Tis the season of new years resolutions. Of dreams, goals aspirations and anticipations of what is to come. For us it is the season of unknown future, uncertainty and if we allow it to take up residence fear and frustration. It truly keeps the main things the main things when we wake up each morning checking the news and hoping to return to our home, and trying to prepare ourselves if we cannot for a time. It is similar to the season of advent, waiting, and waiting and waiting and seeking and hoping.
The quick rundown is:
Our friends that we love so dearly and the community that has embraced us are in South Sudan and we are not
Our jobs, sense of identity and our plans for the year are in South Sudan and we are not
Our household items (school supplies, family mementos over the years, books, food) are in South Sudan and we are not
Our prayers and hearts are in South Sudan and we are not.
We do not know when the door will open for us to return, it could be in a few weeks, or a few months or even longer. So we are left with the question what next. If you step back and think about it it’s the question we all have before us (it just gets a bit forgotten with the day to day of routine), what will I choose to fill my days with. Today how will I serve God.

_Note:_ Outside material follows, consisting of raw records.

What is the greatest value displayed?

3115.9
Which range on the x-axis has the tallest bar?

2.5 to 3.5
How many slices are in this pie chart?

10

So with the main thing established as the main thing what do we do with all the unanswered questions? Pray. It is not just our future that is unknown, it is not just ours that the next steps are cloudy. Many displaced aid workers, locals, and those who wait, unable or not wanting to leave whose future is in the same deep fog join us. Many of you join us as well.
The future is foggy friends, sometimes we think we can make out shapes through the mist, but we have no idea what lies ahead and it is quite unsettling. I cannot help but think that this is how we live all the time but being stripped of the inability to plan makes it seem all the more frightening. As if someone has suddenly blindfolded us and said, “ok now walk!” We may not have been able to see the future before but at least we had our eyes open and thought (or pretended) that we could make plans and see what lied ahead.
So now I have been given this gift where the illusion of sight is taken away and I see things for as they are. I can take this gift and be bound by fear and confusion or I can lean into it, seeking God’s face and trusting Him like never before in the unknown.
So each day I can seek the face of God, what He has for me that day and allow Him to carry the future…but it is sometimes most hard to embrace this gift of truth, so I find myself taking one step, and then praying…and praying some more.
Ah yes I was going to tell you what was next. I don’t know, but I know that it involves prayer, and leaning into the grace of God for today…when the future looks a bit less foggy we’ll let you know…for now will you step forth into the unknown year with us, stand by us, pray with us and for us that we will seek God in the today, serve him in the today and not miss what He has given us today even as we await what tomorrow holds.